___ Texte fourni ___

A trop tendre le ressort, il perd son élasticité

Chez les personnes en bonne santé, ce mécanisme d’adaptation fonctionne parfaitement. Un choc émotionnel, une maladie ou même un grave traumatisme peuvent certes perturber notre équilibre pendant un certain temps, mais nous finissons par nous en remettre. Mais, si ce système d’assimilation du stress doit encaisser trop de sollicitations sans disposer du temps nécessaire pour retrouver l’apaisement, il finit par se déséquilibrer. La production d’hormones de stress tourne alors à plein régime et entraîne une réaction en chaîne : le système immunitaire est perturbé et les mécanismes qui provoquent la douleur deviennent hypersensibles. En particulier lorsque les coups durs se succèdent trop rapidement ou que le fardeau de stress devient chronique, la charge allostatique devient trop lourde. A trop tendre le ressort, il perd son élasticité.

A cela vient se surajouter un autre problème : quand ils sont stressés, bon nombre d’individus ont tendance à adopter un comportement malsain, comme fumer davantage, boire de l’alcool en excès, mal dormir ou passer des journées affalées devant la télévision. Pour le Pr Van Houdenhove, ils renforcent ainsi la pression qui s’exerce sur leur organisme et augmentent le risque de dérèglement. D’ailleurs, tout comme l’excès de stress, le manque de stress peut également perturber les mécanismes d’allostasie. Les personnes qui sont surprotégées, par exemple, et ne rencontrent jamais de défis ou d’obstacles sur leur passage, ne sont pas correctement armées pour faire face aux aléas de la vie et vont à la longue être de moins en moins capables de résister à un stress. Pour fonctionner correctement, la machine doit être constamment bien huilée.

Si le mécanisme commence à avoir des ratés, le corps envoie certains signaux : douleur généralisée, courbatures, intestins capricieux, fatigue permanente, etc. Leur nature précise dépend de beaucoup de facteurs extérieurs, mais la sensibilité individuelle, en partie déterminée génétiquement, peut également jouer un rôle. Ce que l’on a de plus fragile sera plus rapidement affecté : une personne aux intestins sensibles aura tendance à développer un syndrome du côlon irritable, tandis que, chez d’autres, des problèmes de dentition pourront conduire à un syndrome temporo-mandibulaire. L’anxiété, l’humeur dépressive, les troubles du sommeil, les problèmes de concentration, les troubles de la mémoire, etc. sont également toujours de la partie.

___

**Consignes:**
- 1) Recopiez sans aucune modification le passage du texte sur le stress qui commence à "Si le mécanisme" et se termine à "de la partie.".
- 2) Résumez le texte sur le stress en deux phrases.
- 3) Poursuivez le texte sur le stress à partir de l'endroit où il s'arrête.
Les lignes qui suivent ne jouent aucun rôle ici.

___ Données fournies ___

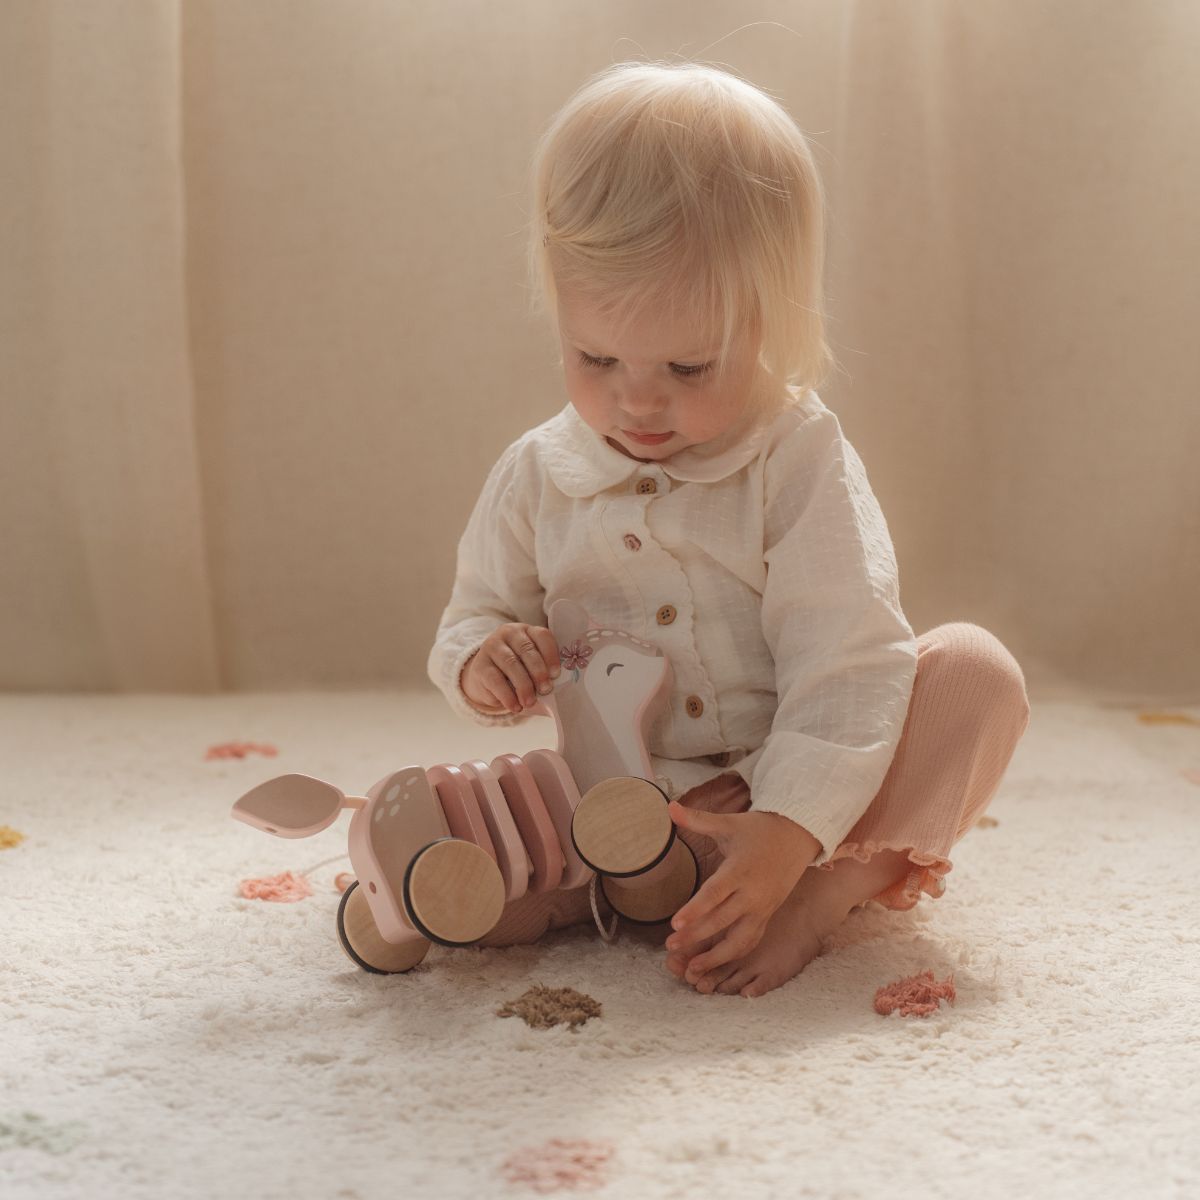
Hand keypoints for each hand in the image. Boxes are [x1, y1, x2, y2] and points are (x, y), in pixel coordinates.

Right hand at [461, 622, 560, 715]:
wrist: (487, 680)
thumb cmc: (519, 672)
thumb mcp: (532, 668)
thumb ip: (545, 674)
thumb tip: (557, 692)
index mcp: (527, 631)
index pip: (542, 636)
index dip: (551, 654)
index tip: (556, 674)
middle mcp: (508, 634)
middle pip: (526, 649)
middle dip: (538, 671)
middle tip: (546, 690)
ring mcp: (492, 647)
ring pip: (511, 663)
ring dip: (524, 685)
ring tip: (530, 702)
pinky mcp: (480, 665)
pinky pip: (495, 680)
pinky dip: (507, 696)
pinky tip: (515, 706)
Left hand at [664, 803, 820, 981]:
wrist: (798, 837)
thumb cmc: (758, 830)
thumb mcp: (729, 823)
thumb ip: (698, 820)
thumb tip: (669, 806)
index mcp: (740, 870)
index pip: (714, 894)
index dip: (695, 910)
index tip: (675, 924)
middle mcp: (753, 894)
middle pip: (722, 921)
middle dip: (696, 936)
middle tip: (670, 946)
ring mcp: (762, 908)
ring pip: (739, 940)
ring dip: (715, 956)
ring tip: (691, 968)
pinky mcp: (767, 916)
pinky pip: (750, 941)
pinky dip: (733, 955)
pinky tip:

___

**Réponses par item:**
- 1)
Si le mécanisme commence à avoir des ratés, le corps envoie certains signaux : douleur généralisée, courbatures, intestins capricieux, fatigue permanente, etc. Leur nature précise dépend de beaucoup de facteurs extérieurs, mais la sensibilité individuelle, en partie déterminée génétiquement, peut également jouer un rôle. Ce que l’on a de plus fragile sera plus rapidement affecté : une personne aux intestins sensibles aura tendance à développer un syndrome du côlon irritable, tandis que, chez d’autres, des problèmes de dentition pourront conduire à un syndrome temporo-mandibulaire. L’anxiété, l’humeur dépressive, les troubles du sommeil, les problèmes de concentration, les troubles de la mémoire, etc. sont également toujours de la partie.

- 2) Lorsque le système d'assimilation du stress encaisse trop de sollicitations sans avoir le temps de retrouver l'apaisement, il se déséquilibre : les hormones de stress sont produites à plein régime, le système immunitaire est perturbé et les mécanismes de la douleur deviennent hypersensibles. Les comportements malsains adoptés sous l'effet du stress augmentent ce risque de dérèglement, le manque de stress peut lui aussi perturber l'allostasie, et le corps envoie alors des signaux comme une douleur généralisée ou une fatigue permanente, qui touchent d'abord ce que l'on a de plus fragile.

- 3)
La manière dont on ressent ces troubles naissants influence grandement leur évolution. Pour le Pr Van Houdenhove,  » celui qui fait une fixation sur de vagues sensations ressenties dans son corps et pense directement au pire est facilement entraîné dans une spirale négative « . Par exemple, se mettre immédiatement au lit et se faire porter malade, en faire le moins possible pour ne pas forcer… Un tel comportement fait rapidement régresser la condition physique, aggrave l’ensemble des troubles et augmente le risque de passage à chronicité. La tendance à la médicalisation du moindre problème est d’actualité. Pourtant, apprendre à relativiser les choses a sans aucun doute un effet plus bénéfique. Beaucoup de troubles fonctionnels naissants disparaissent alors d’eux-mêmes.

Les solutions ?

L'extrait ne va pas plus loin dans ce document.